Do we attack the summer transfer market? Make sweeping changes across the locker room and front office? Go full scorched earth policy? Do we even have a plan B?
I know that game was brutal, but was it enough to destroy our faith in the Reds? Or have we woke up to a fresh work week, and a renewed belief that the ship will right itself?
As I draft this up on Sunday afternoon, the white-hot heat of anger is already fading, and it occurs to me that, in many ways, this past game is a microcosm of the entire season thus far. So much to love, but an equal amount of inexplicable crapola. I wonder if this has anything to do with the response it’s engendered across all TFC fandom?
THIS WEEK’S PLAYLIST
...is our second Playlist Takeover! Our guest this week is friend of WTR Martin Omes, and he really took my loose “rules of the game” to heart! I’ve been enjoying this wild musical ride all day long!
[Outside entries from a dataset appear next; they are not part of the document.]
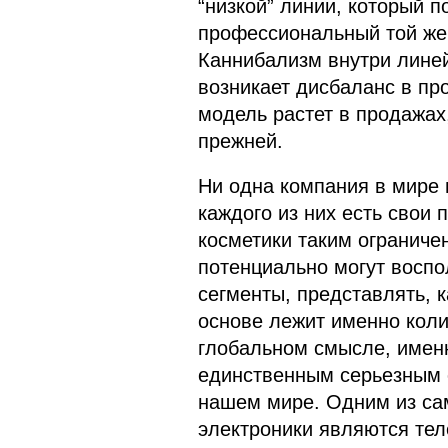
“низкой” линии, который п
профессиональный той же 
Каннибализм внутри линей
возникает дисбаланс в пр
модель растет в продажах,
прежней.
Ни одна компания в мире 
каждого из них есть свои
косметики таким ограниче
потенциально могут воспо
сегменты, представлять, к
основе лежит именно коли
глобальном смысле, именн
единственным серьезным 
нашем мире. Одним из са
электроники являются тел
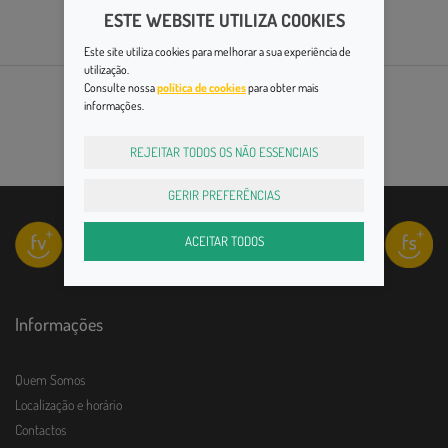
ESTE WEBSITE UTILIZA COOKIES
Este site utiliza cookies para melhorar a sua experiência de
utilização.
Consulte nossa
política de cookies
para obter mais
informações.
REJEITAR TODOS OS NÃO ESSENCIAIS
GERIR PREFERÊNCIAS
ACEITAR TODOS
Informações
Quem Somos
Localização e horário
Contactos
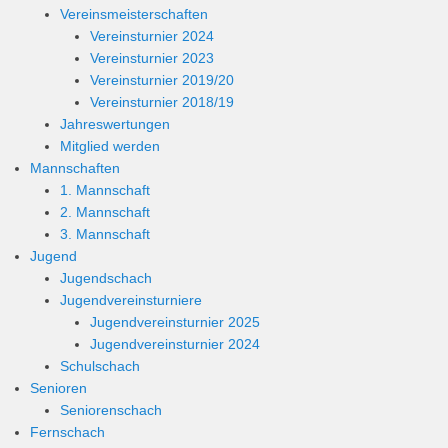
Vereinsmeisterschaften
Vereinsturnier 2024
Vereinsturnier 2023
Vereinsturnier 2019/20
Vereinsturnier 2018/19
Jahreswertungen
Mitglied werden
Mannschaften
1. Mannschaft
2. Mannschaft
3. Mannschaft
Jugend
Jugendschach
Jugendvereinsturniere
Jugendvereinsturnier 2025
Jugendvereinsturnier 2024
Schulschach
Senioren
Seniorenschach
Fernschach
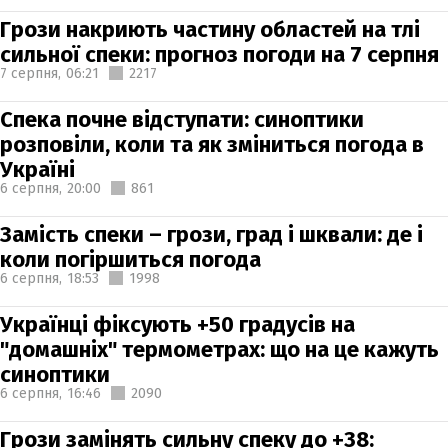
Грози накриють частину областей на тлі
сильної спеки: прогноз погоди на 7 серпня
7 серпня,
06:21
2217
Спека почне відступати: синоптики
розповіли, коли та як зміниться погода в
Україні
6 серпня,
20:00
861
Замість спеки – грози, град і шквали: де і
коли погіршиться погода
6 серпня,
18:53
1998
Українці фіксують +50 градусів на
"домашніх" термометрах: що на це кажуть
синоптики
6 серпня,
16:46
2090
Грози замінять сильну спеку до +38:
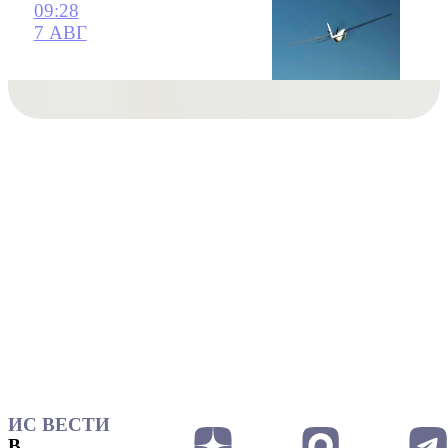
09:28
7 АВГ
ИС ВЕСТИ
В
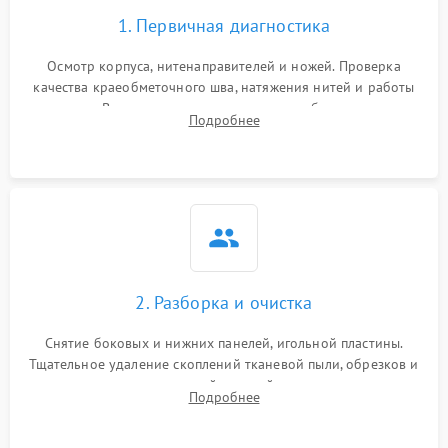
1. Первичная диагностика
Осмотр корпуса, нитенаправителей и ножей. Проверка
качества краеобметочного шва, натяжения нитей и работы
педали. Выявление пропусков стежков, обрывов нити,
Подробнее
заклинивания или тупого среза ткани на тестовом образце.
2. Разборка и очистка
Снятие боковых и нижних панелей, игольной пластины.
Тщательное удаление скоплений тканевой пыли, обрезков и
очесов из зоны петлителей и ножей с помощью жестких
Подробнее
кистей, пинцета и потока сжатого воздуха.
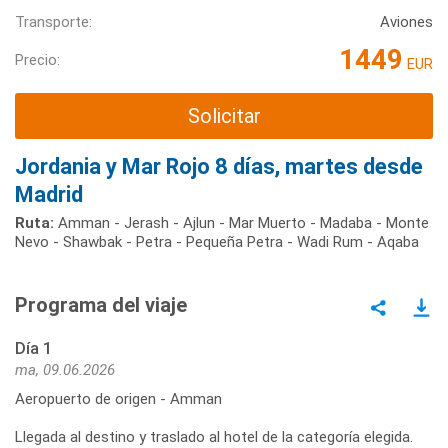
Transporte:
Aviones
1449
Precio:
EUR
Solicitar
Jordania y Mar Rojo 8 días, martes desde
Madrid
Ruta:
Amman - Jerash - Ajlun - Mar Muerto - Madaba - Monte
Nevo - Shawbak - Petra - Pequeña Petra - Wadi Rum - Aqaba
Programa del viaje
Día 1
ma, 09.06.2026
Aeropuerto de origen - Amman
Llegada al destino y traslado al hotel de la categoría elegida.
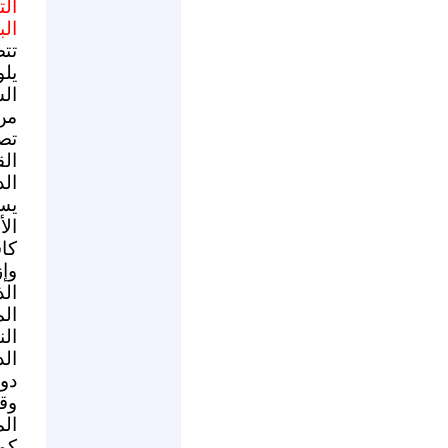
التاريخ
الب
تت
يل
ال
من 
تص
ال
ال
يس
ال
كاف
وإ
ال
ال
ال
ال
دو
وق
ال
كما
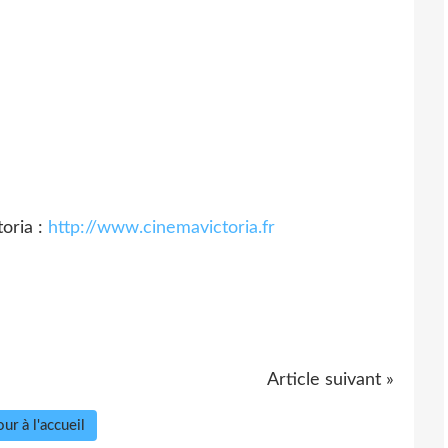
toria :
http://www.cinemavictoria.fr
Article suivant »
ur à l'accueil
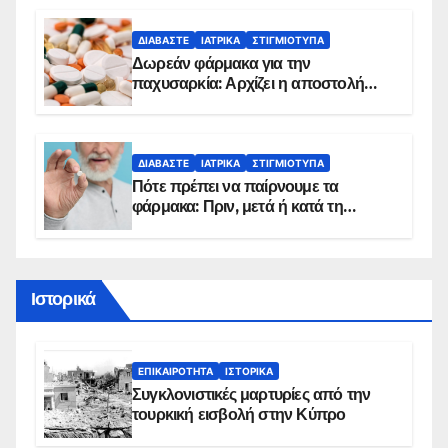
ΔΙΑΒΆΣΤΕ
ΙΑΤΡΙΚΆ
ΣΤΙΓΜΙΌΤΥΠΑ
Δωρεάν φάρμακα για την
παχυσαρκία: Αρχίζει η αποστολή
sms για τους δικαιούχους – Οι
προϋποθέσεις ένταξης στο
πρόγραμμα
ΔΙΑΒΆΣΤΕ
ΙΑΤΡΙΚΆ
ΣΤΙΓΜΙΌΤΥΠΑ
Πότε πρέπει να παίρνουμε τα
φάρμακα: Πριν, μετά ή κατά τη
διάρκεια του φαγητού;
Ιστορικά
ΕΠΙΚΑΙΡΌΤΗΤΑ
ΙΣΤΟΡΙΚΆ
Συγκλονιστικές μαρτυρίες από την
τουρκική εισβολή στην Κύπρο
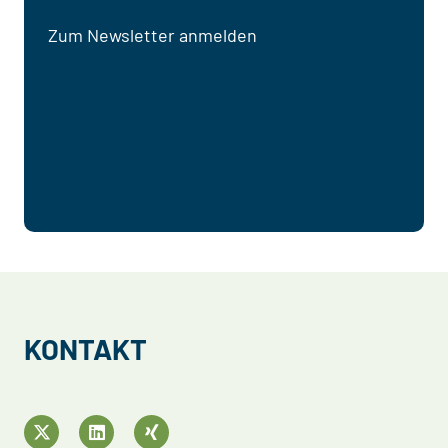
Zum Newsletter anmelden
KONTAKT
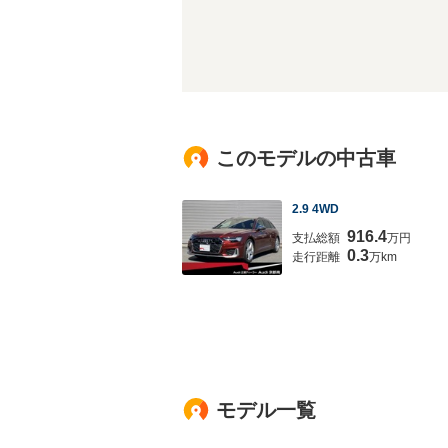
このモデルの中古車
2.9 4WD
916.4
支払総額
万円
0.3
走行距離
万km
モデル一覧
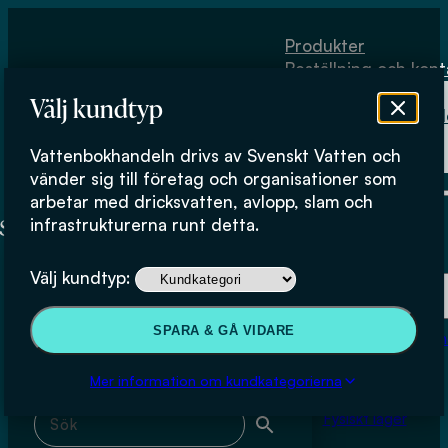
Hoppa till huvudinnehåll
Hoppa till sidfot
Produkter
Beställning och kont
Om
Välj kundtyp
Vattenbokhand
Köpvillkor
Vattenbokhandeln drivs av Svenskt Vatten och
Fysiskt lager
Ewa Lie
vänder sig till företag och organisationer som
arbetar med dricksvatten, avlopp, slam och
infrastrukturerna runt detta.
Produkter
Välj kundtyp:
Beställning och kontakt
Sök & filtrera
SPARA & GÅ VIDARE
Om Vattenbokhan
Köpvillkor
Mer information om kundkategorierna
Sök med fritext
Fysiskt lager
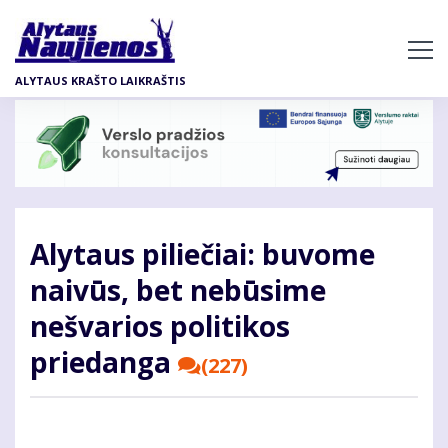
Pereiti
į
pagrindinį
ALYTAUS KRAŠTO LAIKRAŠTIS
turinį
Alytaus piliečiai: buvome
naivūs, bet nebūsime
nešvarios politikos
priedanga
(227)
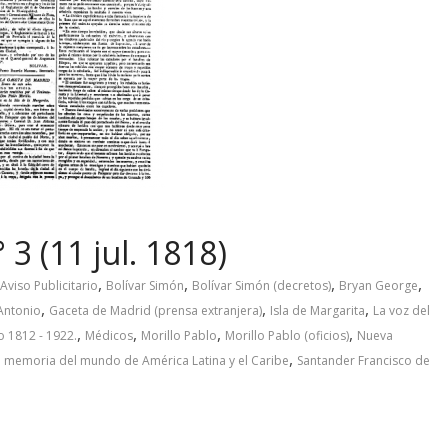
3 (11 jul. 1818)
,
,
,
,
Aviso Publicitario
Bolívar Simón
Bolívar Simón (decretos)
Bryan George
,
,
,
Antonio
Gaceta de Madrid (prensa extranjera)
Isla de Margarita
La voz del
,
,
,
,
o 1812 - 1922.
Médicos
Morillo Pablo
Morillo Pablo (oficios)
Nueva
,
o memoria del mundo de América Latina y el Caribe
Santander Francisco de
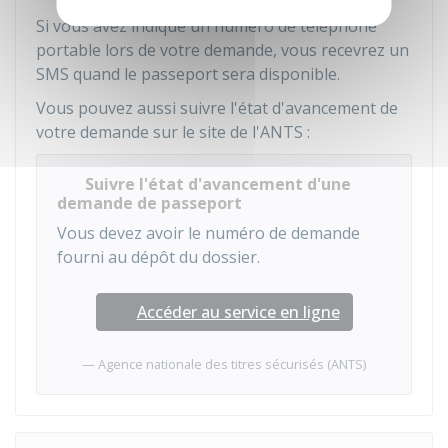
Si vous avez indiqué un numéro de téléphone
portable lors de votre demande, vous recevrez un
SMS quand le passeport sera disponible.
Vous pouvez aussi suivre l'état d'avancement de
votre demande sur le site de l'
ANTS
:
Suivre l'état d'avancement d'une
demande de passeport
Vous devez avoir le numéro de demande
fourni au dépôt du dossier.
Accéder au service en ligne
Agence nationale des titres sécurisés (ANTS)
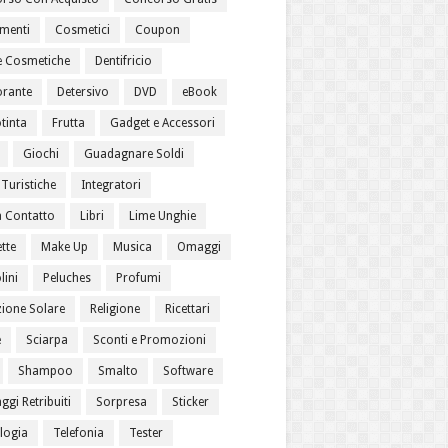
menti
Cosmetici
Coupon
 Cosmetiche
Dentifricio
rante
Detersivo
DVD
eBook
tinta
Frutta
Gadget e Accessori
Giochi
Guadagnare Soldi
Turistiche
Integratori
a Contatto
Libri
Lime Unghie
tte
Make Up
Musica
Omaggi
lini
Peluches
Profumi
zione Solare
Religione
Ricettari
e
Sciarpa
Sconti e Promozioni
Shampoo
Smalto
Software
gi Retribuiti
Sorpresa
Sticker
logia
Telefonia
Tester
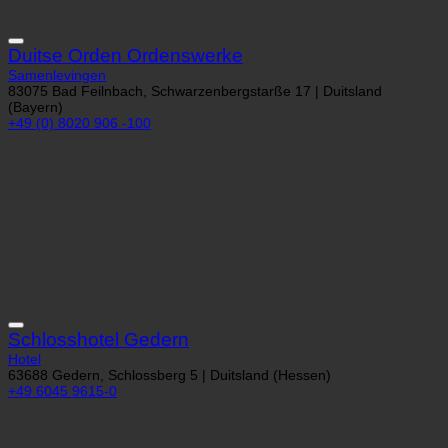
Duitse Orden Ordenswerke
Samenlevingen
83075 Bad Feilnbach, Schwarzenbergstarße 17 | Duitsland
(Bayern)
+49 (0) 8020 906 -100
Schlosshotel Gedern
Hotel
63688 Gedern, Schlossberg 5 | Duitsland (Hessen)
+49 6045 9615-0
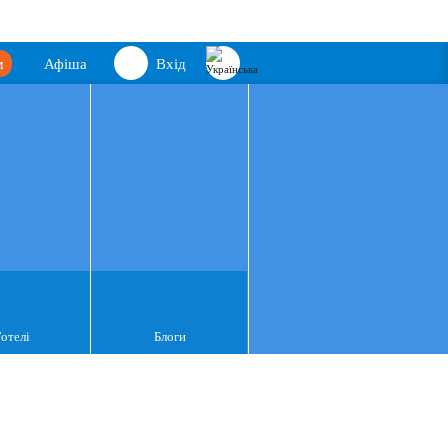
м
Афіша
Вхід
Готелі
Блоги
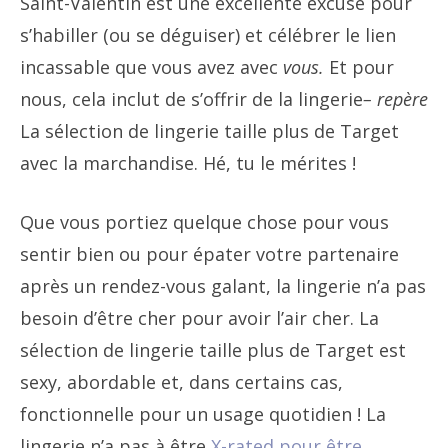
Saint-Valentin est une excellente excuse pour
s’habiller (ou se déguiser) et célébrer le lien
incassable que vous avez avec
vous.
Et pour
nous, cela inclut de s’offrir de la lingerie
– repère
La sélection de lingerie taille plus de Target
avec la marchandise. Hé, tu le mérites !
Que vous portiez quelque chose pour vous
sentir bien ou pour épater votre partenaire
après un rendez-vous galant, la lingerie
n’a pas
besoin d’être cher pour avoir l’air cher. La
sélection de lingerie taille plus de Target est
sexy, abordable et, dans certains cas,
fonctionnelle pour un usage quotidien ! La
lingerie n’a pas à être
X-rated pour être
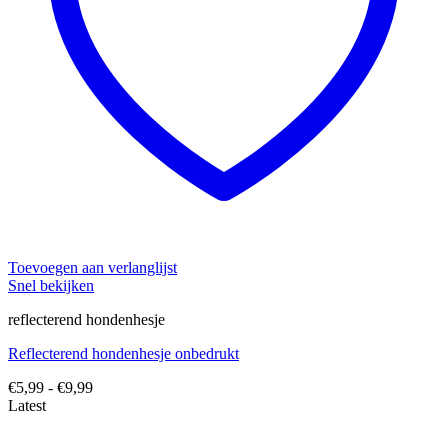
Toevoegen aan verlanglijst
Snel bekijken
reflecterend hondenhesje
Reflecterend hondenhesje onbedrukt
Prijsklasse:
€
5,99
-
€
9,99
€5,99
Latest
tot
€9,99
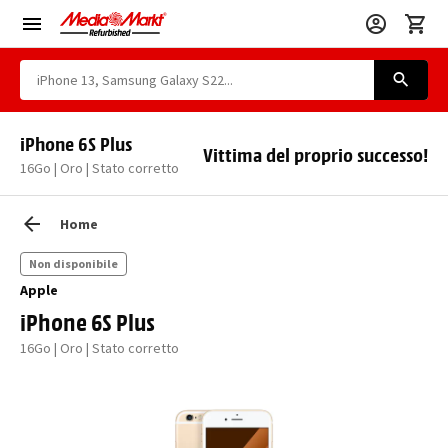
iPhone 6S Plus
Vittima del proprio successo!
16Go | Oro | Stato corretto
Home
Non disponibile
Apple
iPhone 6S Plus
16Go | Oro | Stato corretto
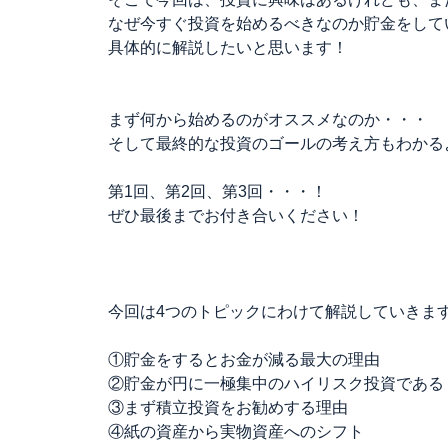
なぜ今すぐ投資を始めるべきなのか貯金をして
具体的に解説したいと思います！
まず何から始めるのがオススメなのか・・・
そして最終的な投資のゴールの考え方もわかる
第1回、第2回、第3回・・・！
ぜひ最後までお付き合いください！
今回は4つのトピックにわけて解説していきま
①貯金をするとお金が減る最大の理由
②貯金が円に一極集中のハイリスク投資である
③まず積立投資をお勧めする理由
④紙の資産から実物資産へのシフト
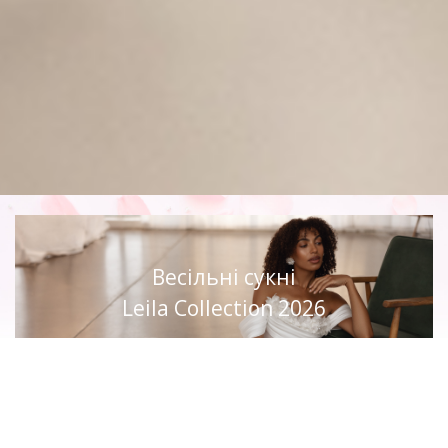
Весільні сукні
Leila Collection 2026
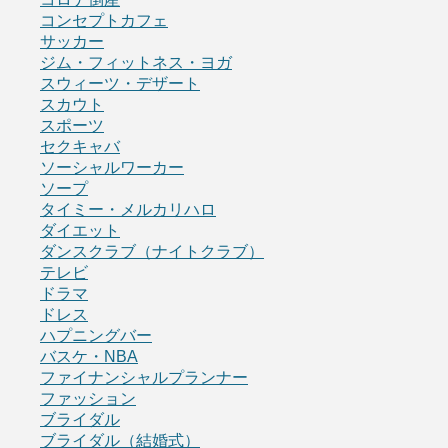
コンセプトカフェ
サッカー
ジム・フィットネス・ヨガ
スウィーツ・デザート
スカウト
スポーツ
セクキャバ
ソーシャルワーカー
ソープ
タイミー・メルカリハロ
ダイエット
ダンスクラブ（ナイトクラブ）
テレビ
ドラマ
ドレス
ハプニングバー
バスケ・NBA
ファイナンシャルプランナー
ファッション
ブライダル
ブライダル（結婚式）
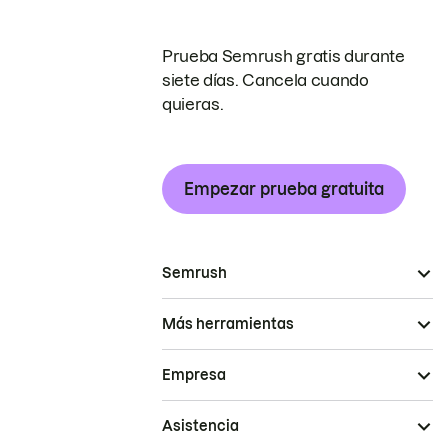
Prueba Semrush gratis durante
siete días. Cancela cuando
quieras.
Empezar prueba gratuita
Semrush
Más herramientas
Empresa
Asistencia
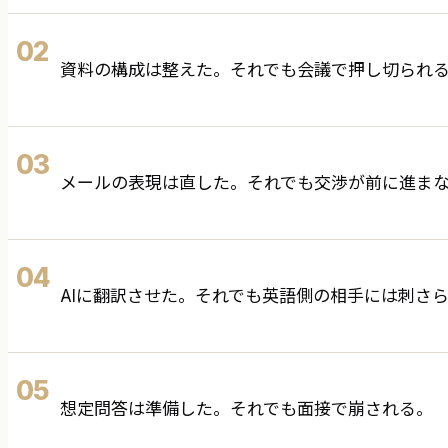
02
資料の構成は整えた。それでも会議で押し切られ
03
メールの表現は直した。それでも交渉が前に進ま
04
AIに翻訳させた。それでも英語側の相手には刺さ
05
想定問答は準備した。それでも面接で崩される。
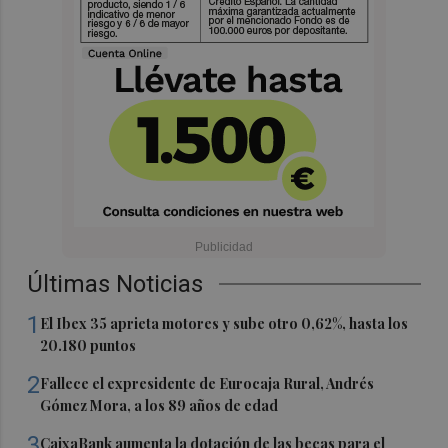
Últimas Noticias
1
El Ibex 35 aprieta motores y sube otro 0,62%, hasta los
20.180 puntos
2
Fallece el expresidente de Eurocaja Rural, Andrés
Gómez Mora, a los 89 años de edad
3
CaixaBank aumenta la dotación de las becas para el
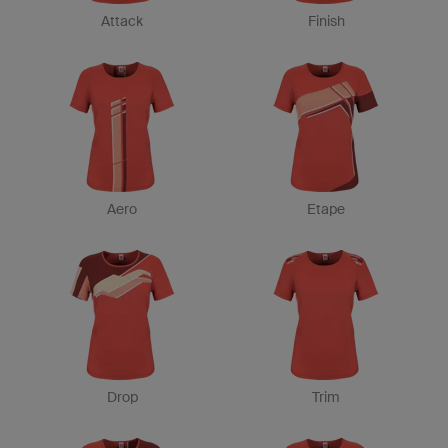
Attack
Finish
Aero
Etape
Drop
Trim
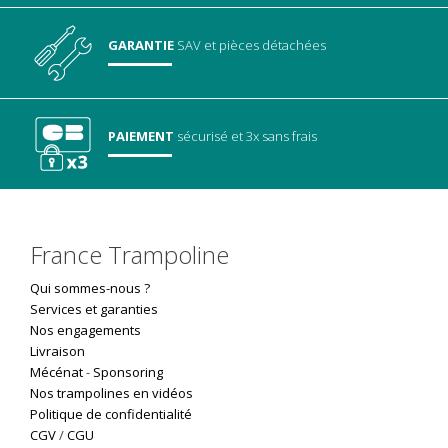
GARANTIE
SAV
et pièces détachées
PAIEMENT
sécurisé
et 3x sans frais
France Trampoline
Qui sommes-nous ?
Services et garanties
Nos engagements
Livraison
Mécénat
-
Sponsoring
Nos trampolines en vidéos
Politique de confidentialité
CGV
/
CGU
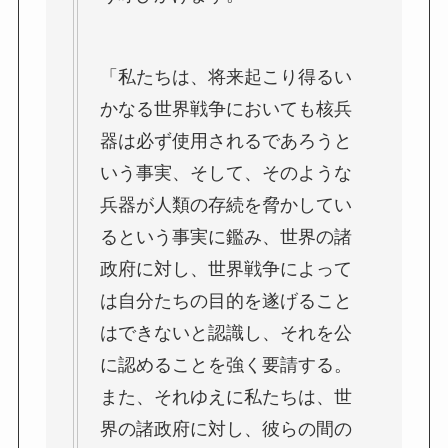
「私たちは、将来起こり得るい
かなる世界戦争においても核兵
器は必ず使用されるであろうと
いう事実、そして、そのような
兵器が人類の存続を脅かしてい
るという事実に鑑み、世界の諸
政府に対し、世界戦争によって
は自分たちの目的を遂げること
はできないと認識し、それを公
に認めることを強く要請する。
また、それゆえに私たちは、世
界の諸政府に対し、彼らの間の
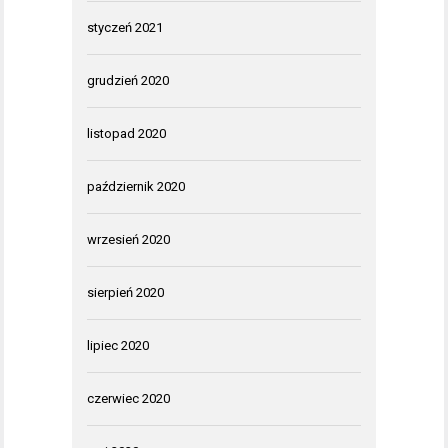
styczeń 2021
grudzień 2020
listopad 2020
październik 2020
wrzesień 2020
sierpień 2020
lipiec 2020
czerwiec 2020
Martin spent Saturday night throwing away all his previous drafts and has carefully curated a playlist where every track has an associative value to that collapse in Columbus.
It’s so well thought-out and idiosyncratic that I felt bad about subbing in Sloan’s “Worried Now” for playlist/article title double-word score, so we’re at 18 tracks this week, and not a single one of them is “Just Can’t Get Enough”.
To paraphrase Martin — the first track (Track #2 - “Moth Into Flame” - Metallica) is his description of the game overall. Tracks #3-12 are our starting lineup. “How Bizarre” - OMC is the “Vanney Special.” Next tracks are sub-specific and the final track, “Roundtable Rival” - Lindsey Stirling, is a gauntlet thrown at our opponents.